§ Problem requirements:
Reproduce the listing that follows character for character, excluding its pictures.

[[ Given data open ]]

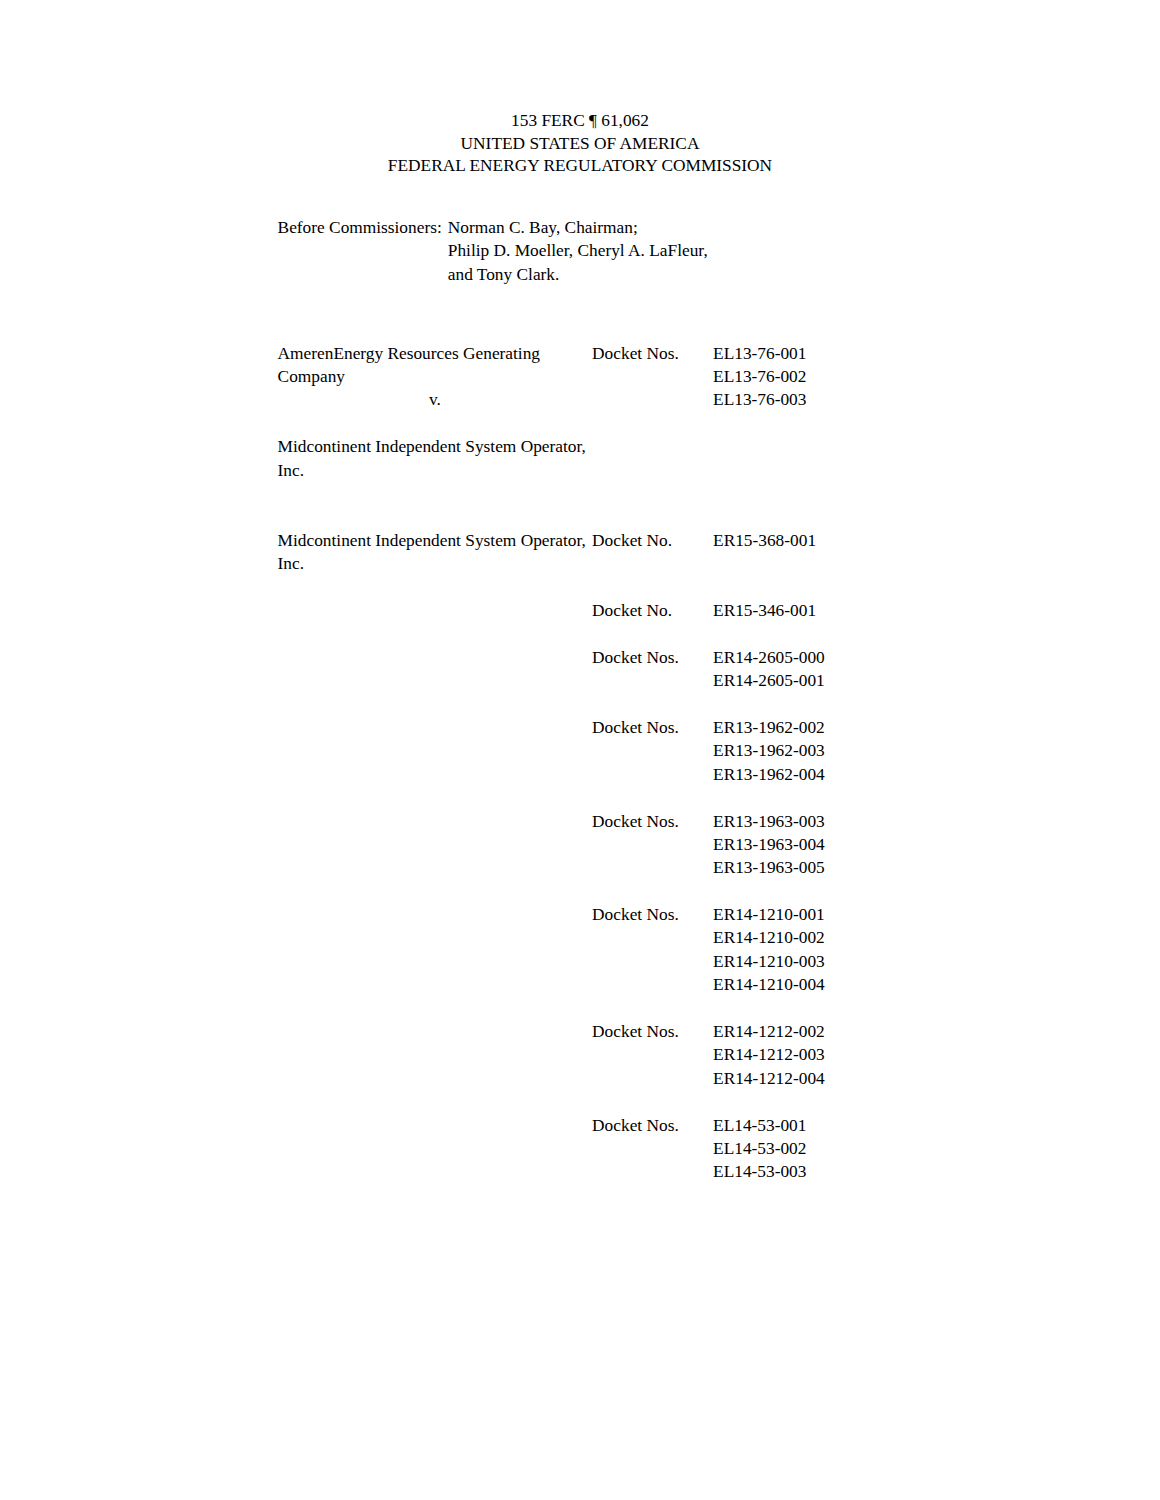153 FERC ¶ 61,062
UNITED STATES OF AMERICA
FEDERAL ENERGY REGULATORY COMMISSION
| Before Commissioners: | Norman C. Bay, Chairman; Philip D. Moeller, Cheryl A. LaFleur, and Tony Clark. |
| AmerenEnergy Resources Generating Company | Docket Nos. | EL13-76-001 EL13-76-002 |
| v. | | EL13-76-003 |
| Midcontinent Independent System Operator, Inc. | | |
| Midcontinent Independent System Operator, Inc. | Docket No. | ER15-368-001 |
| | Docket No. | ER15-346-001 |
| | Docket Nos. | ER14-2605-000 ER14-2605-001 |
| | Docket Nos. | ER13-1962-002 ER13-1962-003 ER13-1962-004 |
| | Docket Nos. | ER13-1963-003 ER13-1963-004 ER13-1963-005 |
| | Docket Nos. | ER14-1210-001 ER14-1210-002 ER14-1210-003 ER14-1210-004 |
| | Docket Nos. | ER14-1212-002 ER14-1212-003 ER14-1212-004 |
| | Docket Nos. | EL14-53-001 EL14-53-002 EL14-53-003 |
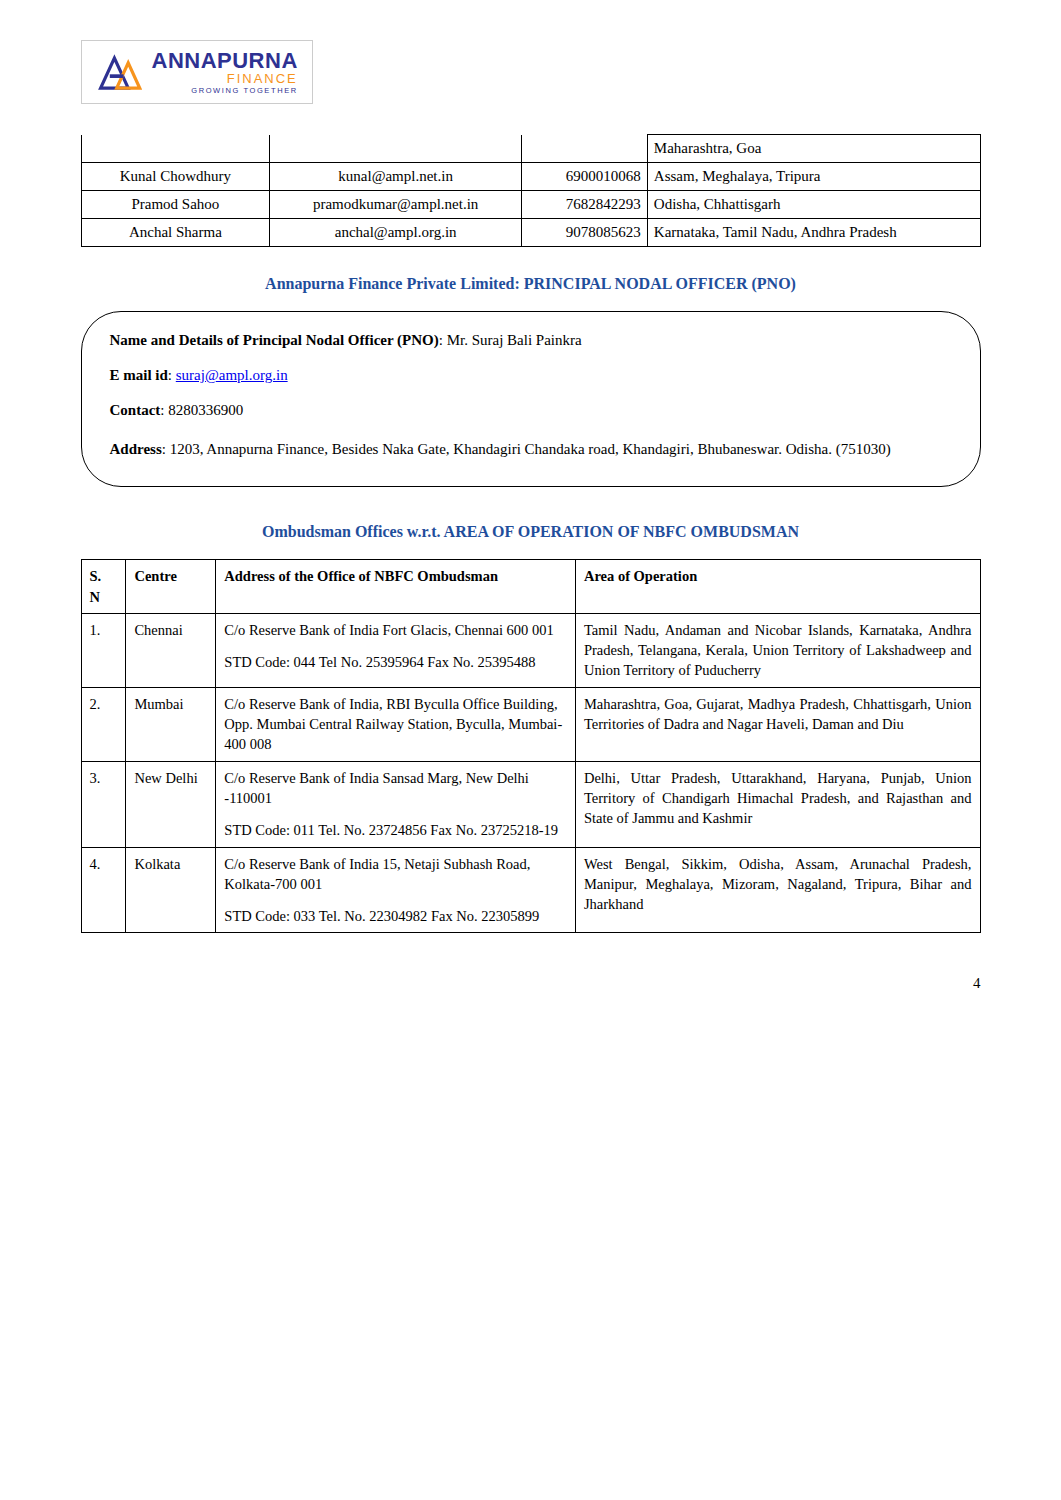ANNAPURNA
FINANCE
GROWING TOGETHER
| | | | Maharashtra, Goa |
| Kunal Chowdhury | kunal@ampl.net.in | 6900010068 | Assam, Meghalaya, Tripura |
| Pramod Sahoo | pramodkumar@ampl.net.in | 7682842293 | Odisha, Chhattisgarh |
| Anchal Sharma | anchal@ampl.org.in | 9078085623 | Karnataka, Tamil Nadu, Andhra Pradesh |
Annapurna Finance Private Limited: PRINCIPAL NODAL OFFICER (PNO)
Name and Details of Principal Nodal Officer (PNO): Mr. Suraj Bali Painkra
E mail id: suraj@ampl.org.in
Contact: 8280336900
Address: 1203, Annapurna Finance, Besides Naka Gate, Khandagiri Chandaka road, Khandagiri, Bhubaneswar. Odisha. (751030)
Ombudsman Offices w.r.t. AREA OF OPERATION OF NBFC OMBUDSMAN
| S. N | Centre | Address of the Office of NBFC Ombudsman | Area of Operation |
| --- | --- | --- | --- |
| 1. | Chennai | C/o Reserve Bank of India Fort Glacis, Chennai 600 001 STD Code: 044 Tel No. 25395964 Fax No. 25395488 | Tamil Nadu, Andaman and Nicobar Islands, Karnataka, Andhra Pradesh, Telangana, Kerala, Union Territory of Lakshadweep and Union Territory of Puducherry |
| 2. | Mumbai | C/o Reserve Bank of India, RBI Byculla Office Building, Opp. Mumbai Central Railway Station, Byculla, Mumbai-400 008 | Maharashtra, Goa, Gujarat, Madhya Pradesh, Chhattisgarh, Union Territories of Dadra and Nagar Haveli, Daman and Diu |
| 3. | New Delhi | C/o Reserve Bank of India Sansad Marg, New Delhi -110001 STD Code: 011 Tel. No. 23724856 Fax No. 23725218-19 | Delhi, Uttar Pradesh, Uttarakhand, Haryana, Punjab, Union Territory of Chandigarh Himachal Pradesh, and Rajasthan and State of Jammu and Kashmir |
| 4. | Kolkata | C/o Reserve Bank of India 15, Netaji Subhash Road, Kolkata-700 001 STD Code: 033 Tel. No. 22304982 Fax No. 22305899 | West Bengal, Sikkim, Odisha, Assam, Arunachal Pradesh, Manipur, Meghalaya, Mizoram, Nagaland, Tripura, Bihar and Jharkhand |
4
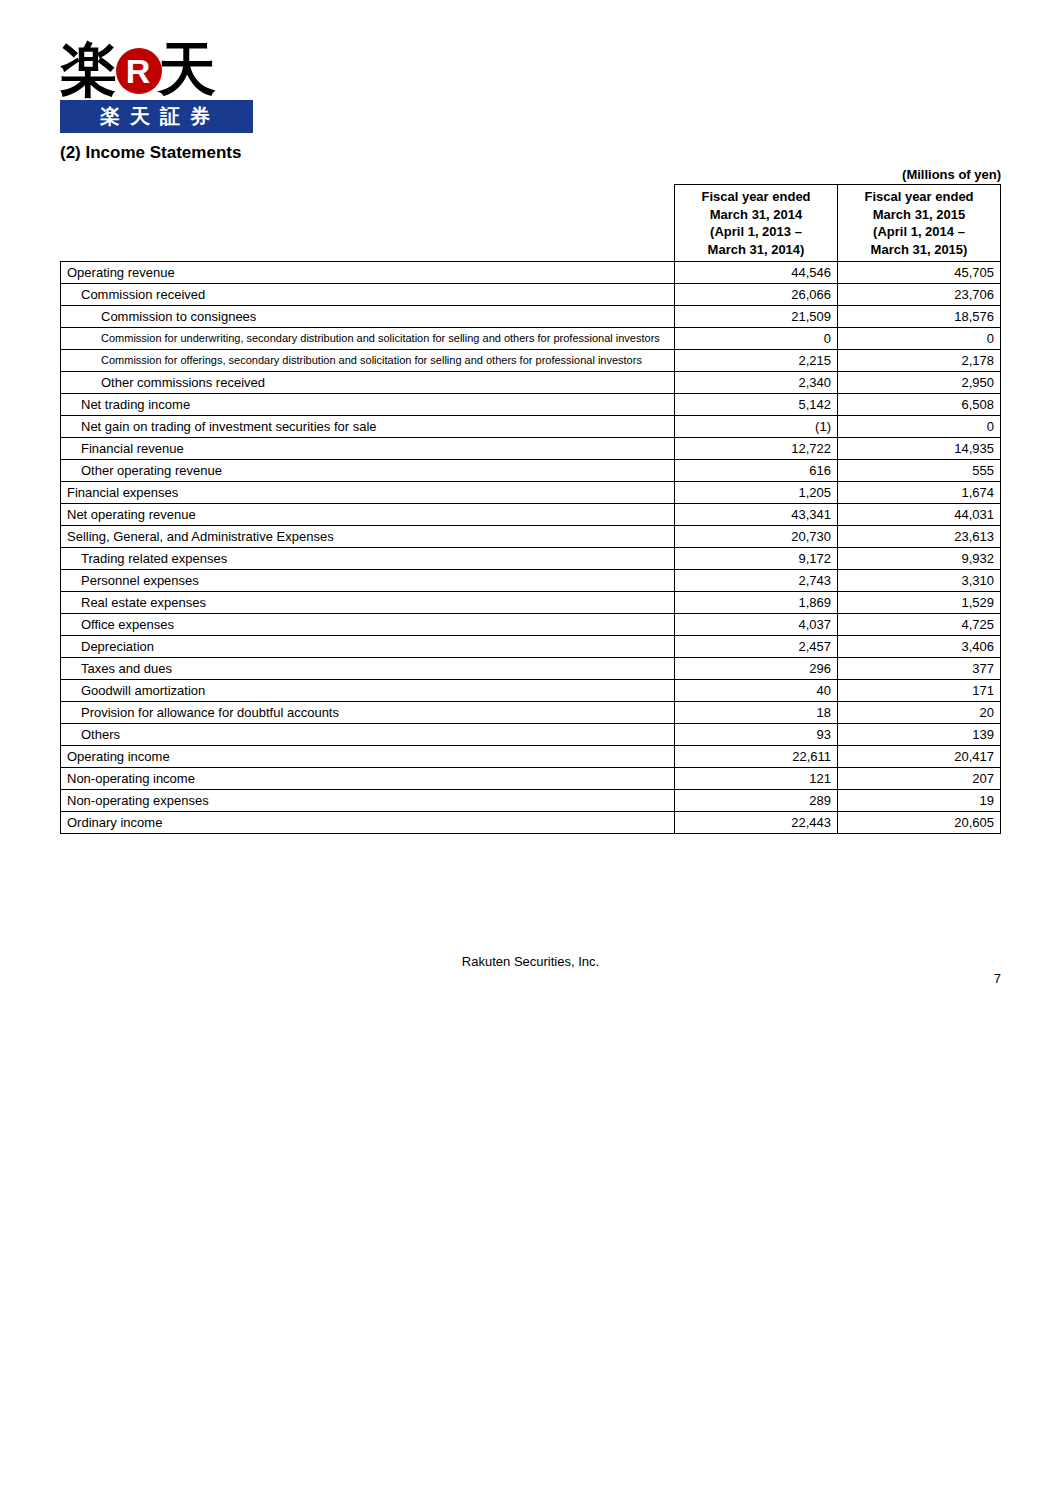楽R天
楽天証券
(2) Income Statements
(Millions of yen)
| | Fiscal year ended March 31, 2014 (April 1, 2013 – March 31, 2014) | Fiscal year ended March 31, 2015 (April 1, 2014 – March 31, 2015) |
| --- | --- | --- |
| Operating revenue | 44,546 | 45,705 |
| Commission received | 26,066 | 23,706 |
| Commission to consignees | 21,509 | 18,576 |
| Commission for underwriting, secondary distribution and solicitation for selling and others for professional investors | 0 | 0 |
| Commission for offerings, secondary distribution and solicitation for selling and others for professional investors | 2,215 | 2,178 |
| Other commissions received | 2,340 | 2,950 |
| Net trading income | 5,142 | 6,508 |
| Net gain on trading of investment securities for sale | (1) | 0 |
| Financial revenue | 12,722 | 14,935 |
| Other operating revenue | 616 | 555 |
| Financial expenses | 1,205 | 1,674 |
| Net operating revenue | 43,341 | 44,031 |
| Selling, General, and Administrative Expenses | 20,730 | 23,613 |
| Trading related expenses | 9,172 | 9,932 |
| Personnel expenses | 2,743 | 3,310 |
| Real estate expenses | 1,869 | 1,529 |
| Office expenses | 4,037 | 4,725 |
| Depreciation | 2,457 | 3,406 |
| Taxes and dues | 296 | 377 |
| Goodwill amortization | 40 | 171 |
| Provision for allowance for doubtful accounts | 18 | 20 |
| Others | 93 | 139 |
| Operating income | 22,611 | 20,417 |
| Non-operating income | 121 | 207 |
| Non-operating expenses | 289 | 19 |
| Ordinary income | 22,443 | 20,605 |
Rakuten Securities, Inc.
7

[[ Given data closed ]]

§ Written solution:
153 FERC ¶ 61,062
UNITED STATES OF AMERICA
FEDERAL ENERGY REGULATORY COMMISSION
| Before Commissioners: | Norman C. Bay, Chairman; Philip D. Moeller, Cheryl A. LaFleur, and Tony Clark. |
| AmerenEnergy Resources Generating Company | Docket Nos. | EL13-76-001 EL13-76-002 |
| v. | | EL13-76-003 |
| Midcontinent Independent System Operator, Inc. | | |
| Midcontinent Independent System Operator, Inc. | Docket No. | ER15-368-001 |
| | Docket No. | ER15-346-001 |
| | Docket Nos. | ER14-2605-000 ER14-2605-001 |
| | Docket Nos. | ER13-1962-002 ER13-1962-003 ER13-1962-004 |
| | Docket Nos. | ER13-1963-003 ER13-1963-004 ER13-1963-005 |
| | Docket Nos. | ER14-1210-001 ER14-1210-002 ER14-1210-003 ER14-1210-004 |
| | Docket Nos. | ER14-1212-002 ER14-1212-003 ER14-1212-004 |
| | Docket Nos. | EL14-53-001 EL14-53-002 EL14-53-003 |
ANNAPURNA
FINANCE
GROWING TOGETHER
| | | | Maharashtra, Goa |
| Kunal Chowdhury | kunal@ampl.net.in | 6900010068 | Assam, Meghalaya, Tripura |
| Pramod Sahoo | pramodkumar@ampl.net.in | 7682842293 | Odisha, Chhattisgarh |
| Anchal Sharma | anchal@ampl.org.in | 9078085623 | Karnataka, Tamil Nadu, Andhra Pradesh |
Annapurna Finance Private Limited: PRINCIPAL NODAL OFFICER (PNO)
Name and Details of Principal Nodal Officer (PNO): Mr. Suraj Bali Painkra
E mail id: suraj@ampl.org.in
Contact: 8280336900
Address: 1203, Annapurna Finance, Besides Naka Gate, Khandagiri Chandaka road, Khandagiri, Bhubaneswar. Odisha. (751030)
Ombudsman Offices w.r.t. AREA OF OPERATION OF NBFC OMBUDSMAN
| S. N | Centre | Address of the Office of NBFC Ombudsman | Area of Operation |
| --- | --- | --- | --- |
| 1. | Chennai | C/o Reserve Bank of India Fort Glacis, Chennai 600 001 STD Code: 044 Tel No. 25395964 Fax No. 25395488 | Tamil Nadu, Andaman and Nicobar Islands, Karnataka, Andhra Pradesh, Telangana, Kerala, Union Territory of Lakshadweep and Union Territory of Puducherry |
| 2. | Mumbai | C/o Reserve Bank of India, RBI Byculla Office Building, Opp. Mumbai Central Railway Station, Byculla, Mumbai-400 008 | Maharashtra, Goa, Gujarat, Madhya Pradesh, Chhattisgarh, Union Territories of Dadra and Nagar Haveli, Daman and Diu |
| 3. | New Delhi | C/o Reserve Bank of India Sansad Marg, New Delhi -110001 STD Code: 011 Tel. No. 23724856 Fax No. 23725218-19 | Delhi, Uttar Pradesh, Uttarakhand, Haryana, Punjab, Union Territory of Chandigarh Himachal Pradesh, and Rajasthan and State of Jammu and Kashmir |
| 4. | Kolkata | C/o Reserve Bank of India 15, Netaji Subhash Road, Kolkata-700 001 STD Code: 033 Tel. No. 22304982 Fax No. 22305899 | West Bengal, Sikkim, Odisha, Assam, Arunachal Pradesh, Manipur, Meghalaya, Mizoram, Nagaland, Tripura, Bihar and Jharkhand |
4
楽R天
楽天証券
(2) Income Statements
(Millions of yen)
| | Fiscal year ended March 31, 2014 (April 1, 2013 – March 31, 2014) | Fiscal year ended March 31, 2015 (April 1, 2014 – March 31, 2015) |
| --- | --- | --- |
| Operating revenue | 44,546 | 45,705 |
| Commission received | 26,066 | 23,706 |
| Commission to consignees | 21,509 | 18,576 |
| Commission for underwriting, secondary distribution and solicitation for selling and others for professional investors | 0 | 0 |
| Commission for offerings, secondary distribution and solicitation for selling and others for professional investors | 2,215 | 2,178 |
| Other commissions received | 2,340 | 2,950 |
| Net trading income | 5,142 | 6,508 |
| Net gain on trading of investment securities for sale | (1) | 0 |
| Financial revenue | 12,722 | 14,935 |
| Other operating revenue | 616 | 555 |
| Financial expenses | 1,205 | 1,674 |
| Net operating revenue | 43,341 | 44,031 |
| Selling, General, and Administrative Expenses | 20,730 | 23,613 |
| Trading related expenses | 9,172 | 9,932 |
| Personnel expenses | 2,743 | 3,310 |
| Real estate expenses | 1,869 | 1,529 |
| Office expenses | 4,037 | 4,725 |
| Depreciation | 2,457 | 3,406 |
| Taxes and dues | 296 | 377 |
| Goodwill amortization | 40 | 171 |
| Provision for allowance for doubtful accounts | 18 | 20 |
| Others | 93 | 139 |
| Operating income | 22,611 | 20,417 |
| Non-operating income | 121 | 207 |
| Non-operating expenses | 289 | 19 |
| Ordinary income | 22,443 | 20,605 |
Rakuten Securities, Inc.
7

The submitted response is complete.